### GOAL
Render every line of the records below as a Markdown table with the columns Row and Text, numbering the rows in order and skipping blank lines. Omit the pictures from the table.

-- Start of SOURCE MATERIAL --

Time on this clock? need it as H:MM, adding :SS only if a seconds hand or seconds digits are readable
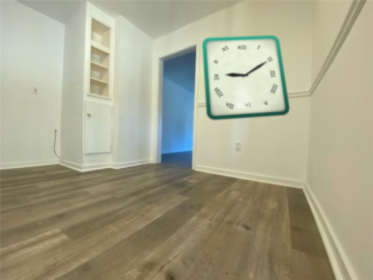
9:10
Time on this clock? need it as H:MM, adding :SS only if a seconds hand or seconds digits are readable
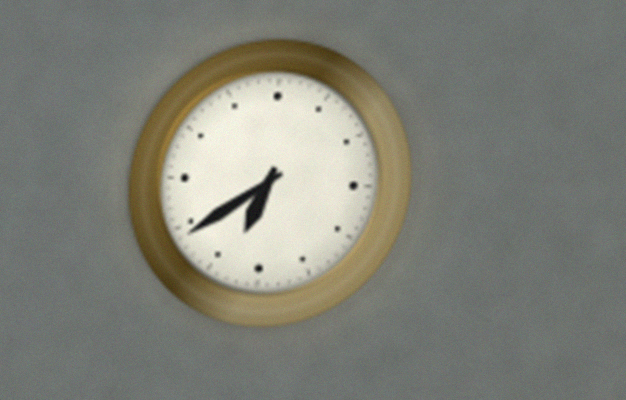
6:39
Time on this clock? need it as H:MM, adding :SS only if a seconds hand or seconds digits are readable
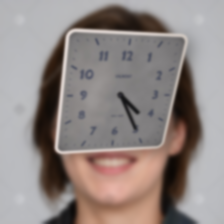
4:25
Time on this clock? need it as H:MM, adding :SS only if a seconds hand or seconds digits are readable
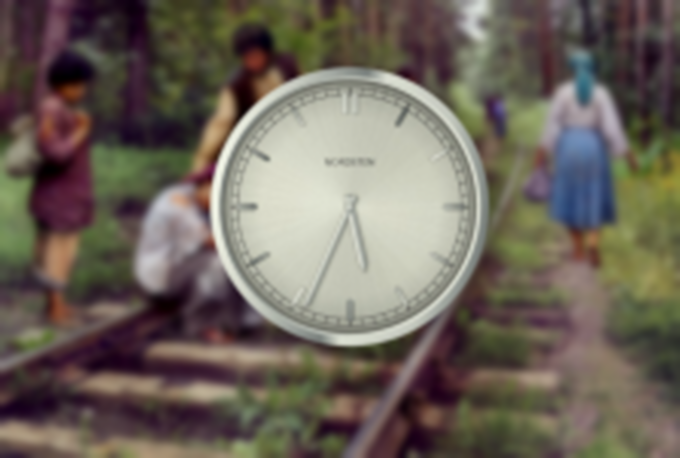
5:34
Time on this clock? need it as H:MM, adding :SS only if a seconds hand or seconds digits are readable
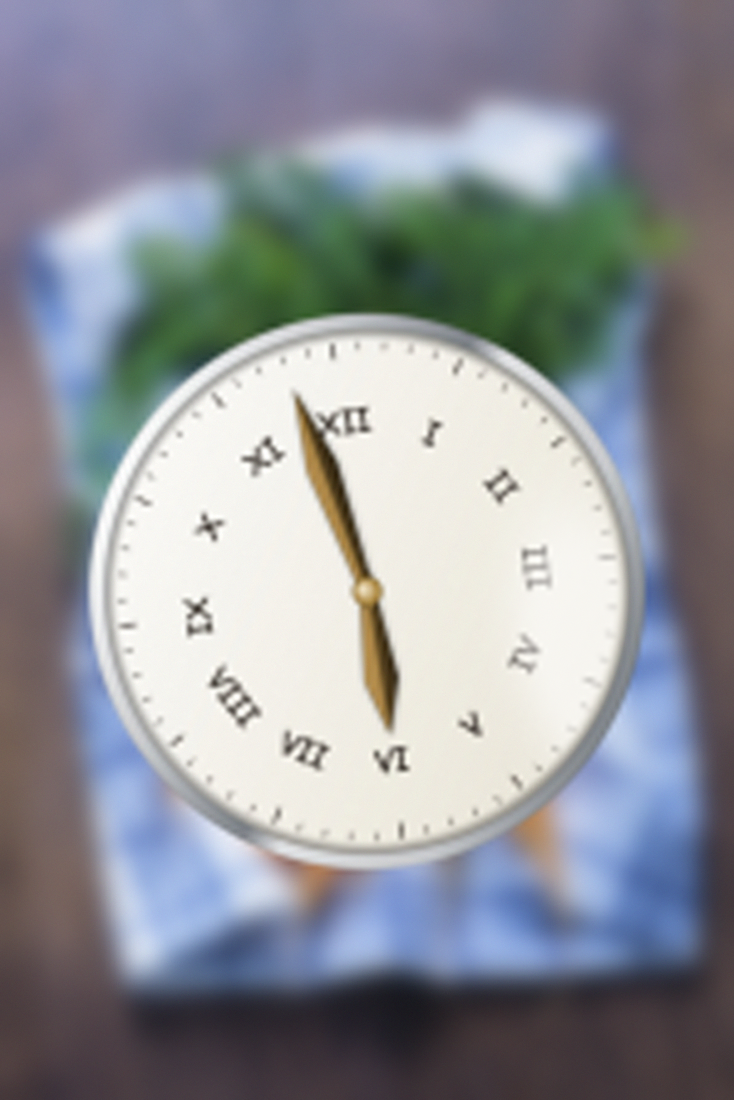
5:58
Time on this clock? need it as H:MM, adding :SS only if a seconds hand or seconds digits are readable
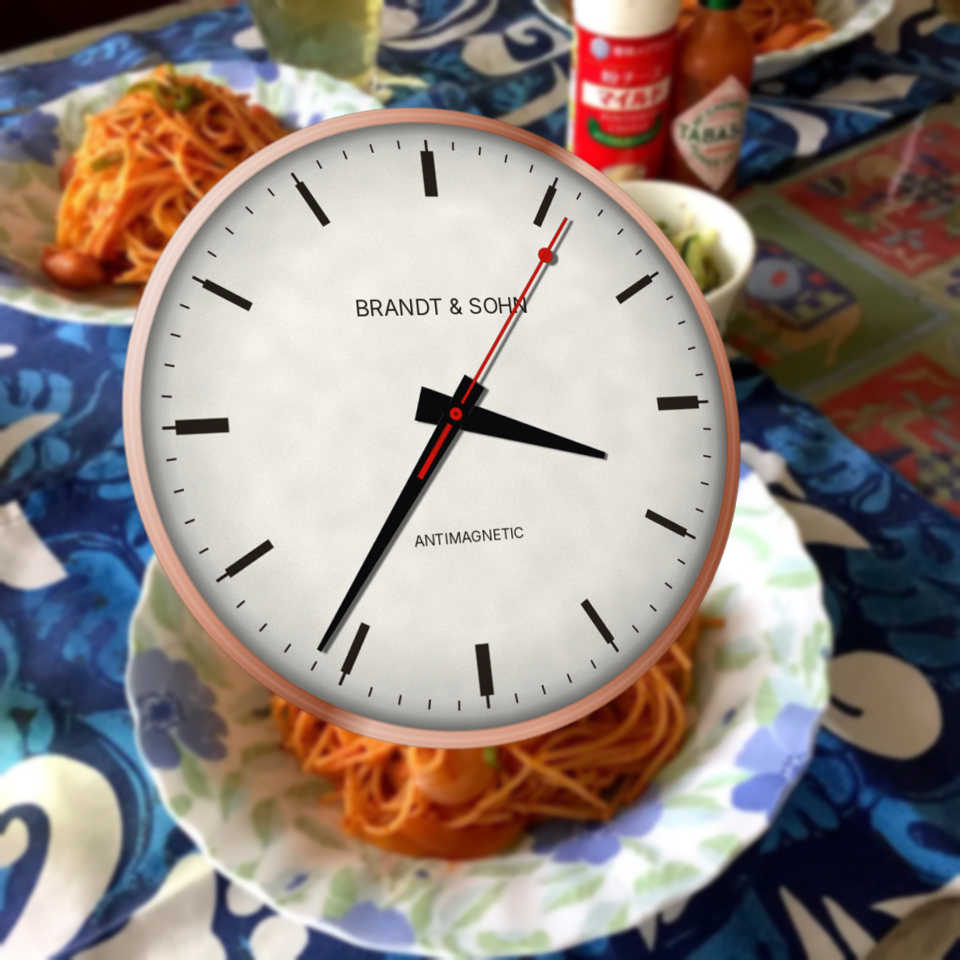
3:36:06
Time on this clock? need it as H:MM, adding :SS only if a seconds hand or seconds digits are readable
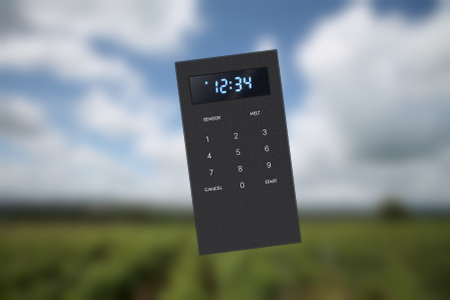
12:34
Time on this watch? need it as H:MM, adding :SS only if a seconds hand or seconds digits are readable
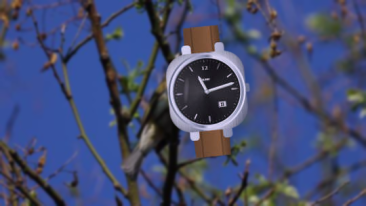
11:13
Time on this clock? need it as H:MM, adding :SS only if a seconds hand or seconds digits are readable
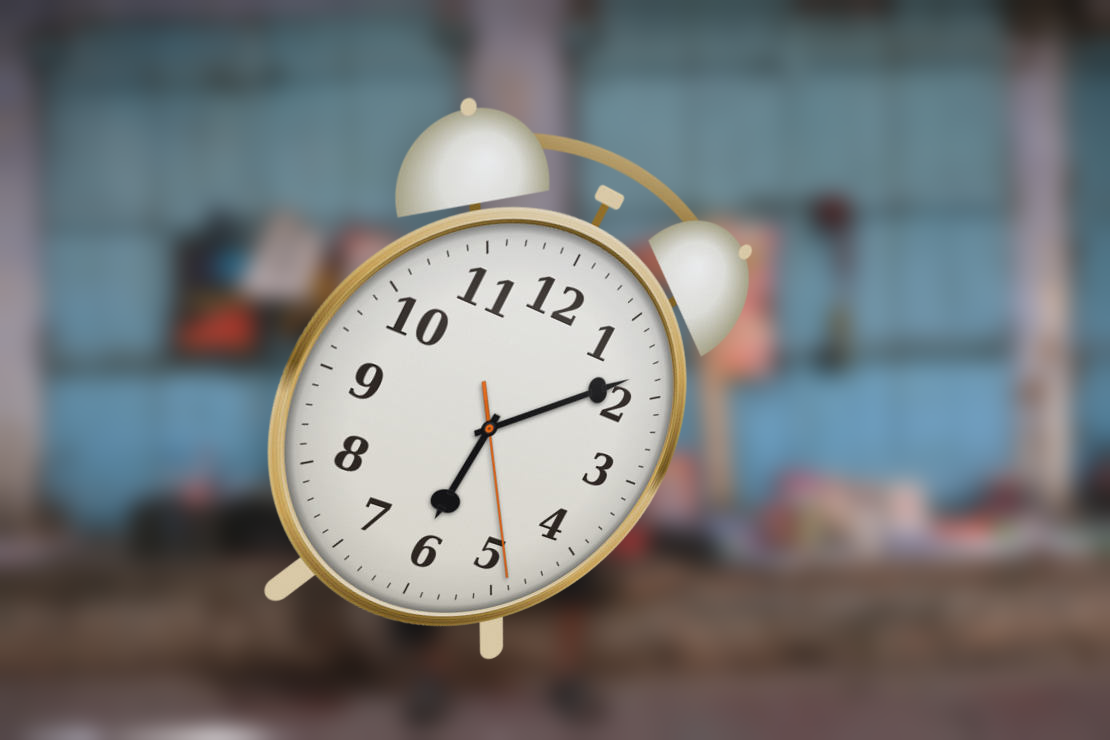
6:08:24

-- End of SOURCE MATERIAL --

### RESULT
| Row | Text |
|---|---|
| 1 | Time on this clock? need it as H:MM, adding :SS only if a seconds hand or seconds digits are readable |
| 2 | 9:10 |
| 3 | Time on this clock? need it as H:MM, adding :SS only if a seconds hand or seconds digits are readable |
| 4 | 6:39 |
| 5 | Time on this clock? need it as H:MM, adding :SS only if a seconds hand or seconds digits are readable |
| 6 | 4:25 |
| 7 | Time on this clock? need it as H:MM, adding :SS only if a seconds hand or seconds digits are readable |
| 8 | 5:34 |
| 9 | Time on this clock? need it as H:MM, adding :SS only if a seconds hand or seconds digits are readable |
| 10 | 5:58 |
| 11 | Time on this clock? need it as H:MM, adding :SS only if a seconds hand or seconds digits are readable |
| 12 | 3:36:06 |
| 13 | Time on this clock? need it as H:MM, adding :SS only if a seconds hand or seconds digits are readable |
| 14 | 12:34 |
| 15 | Time on this watch? need it as H:MM, adding :SS only if a seconds hand or seconds digits are readable |
| 16 | 11:13 |
| 17 | Time on this clock? need it as H:MM, adding :SS only if a seconds hand or seconds digits are readable |
| 18 | 6:08:24 |